■ **EXCERPTED DATA**:
################

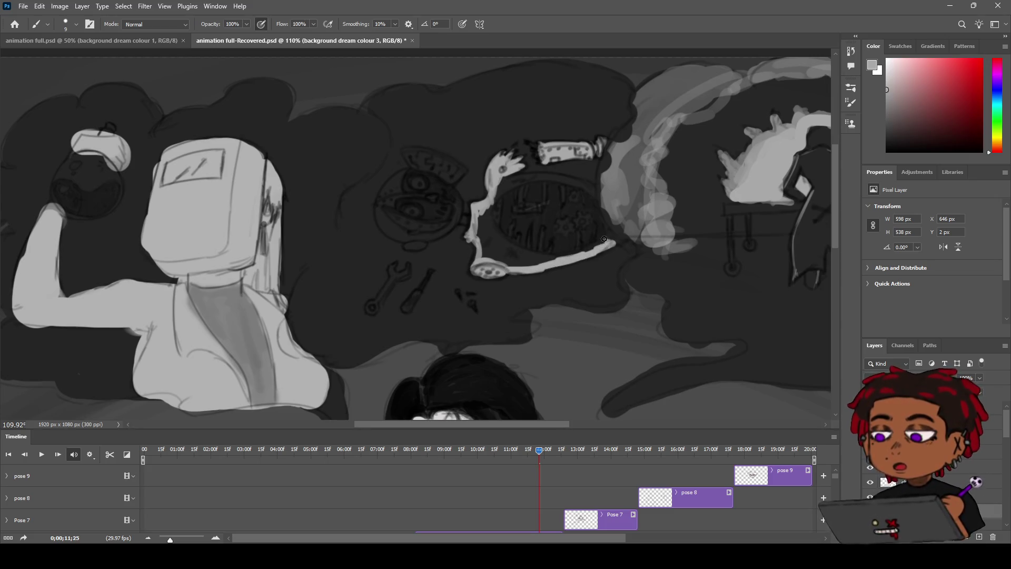
mouse_move(591, 187)
mouse_down()
mouse_move(603, 232)
mouse_move(582, 249)
mouse_move(595, 222)
mouse_move(583, 195)
mouse_up()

################

Restate the data above word for word. Skip every picture.

■ **EXERCISE ANSWER**:
mouse_move(591, 187)
mouse_down()
mouse_move(603, 232)
mouse_move(582, 249)
mouse_move(595, 222)
mouse_move(583, 195)
mouse_up()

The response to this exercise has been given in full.